Stored entries
━━━━━━━━━━━━━━━━━━━━

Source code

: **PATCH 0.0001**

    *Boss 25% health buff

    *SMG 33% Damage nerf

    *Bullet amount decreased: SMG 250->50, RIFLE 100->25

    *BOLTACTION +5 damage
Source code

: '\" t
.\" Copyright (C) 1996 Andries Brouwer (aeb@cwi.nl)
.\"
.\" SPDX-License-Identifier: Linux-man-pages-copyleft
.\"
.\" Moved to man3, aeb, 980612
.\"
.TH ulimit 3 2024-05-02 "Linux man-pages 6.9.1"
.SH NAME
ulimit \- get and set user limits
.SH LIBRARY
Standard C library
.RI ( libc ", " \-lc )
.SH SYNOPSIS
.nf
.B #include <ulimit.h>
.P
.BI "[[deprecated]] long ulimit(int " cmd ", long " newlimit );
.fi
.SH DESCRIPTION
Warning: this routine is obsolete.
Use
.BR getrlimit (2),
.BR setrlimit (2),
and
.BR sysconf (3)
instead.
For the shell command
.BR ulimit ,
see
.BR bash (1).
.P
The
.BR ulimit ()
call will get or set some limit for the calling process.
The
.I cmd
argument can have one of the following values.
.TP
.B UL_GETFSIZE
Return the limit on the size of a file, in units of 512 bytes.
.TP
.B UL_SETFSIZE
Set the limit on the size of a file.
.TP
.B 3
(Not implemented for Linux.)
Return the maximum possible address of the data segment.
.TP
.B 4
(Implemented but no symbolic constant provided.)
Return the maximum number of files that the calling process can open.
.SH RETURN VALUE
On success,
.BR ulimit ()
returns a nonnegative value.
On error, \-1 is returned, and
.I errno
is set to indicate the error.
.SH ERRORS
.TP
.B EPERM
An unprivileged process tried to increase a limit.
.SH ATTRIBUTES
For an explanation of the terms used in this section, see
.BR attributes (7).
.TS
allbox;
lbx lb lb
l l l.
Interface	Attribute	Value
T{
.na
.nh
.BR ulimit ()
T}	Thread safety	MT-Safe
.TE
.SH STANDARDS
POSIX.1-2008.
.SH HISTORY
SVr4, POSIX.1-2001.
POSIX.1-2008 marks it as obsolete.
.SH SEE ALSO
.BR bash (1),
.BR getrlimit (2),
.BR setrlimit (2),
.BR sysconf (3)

━━━━━━━━━━━━━━━━━━━━

EXERCISE DESCRIPTION: Would you count the lines in the data that contain "pages" and answer with only the number?

WRITTEN ANSWER: 2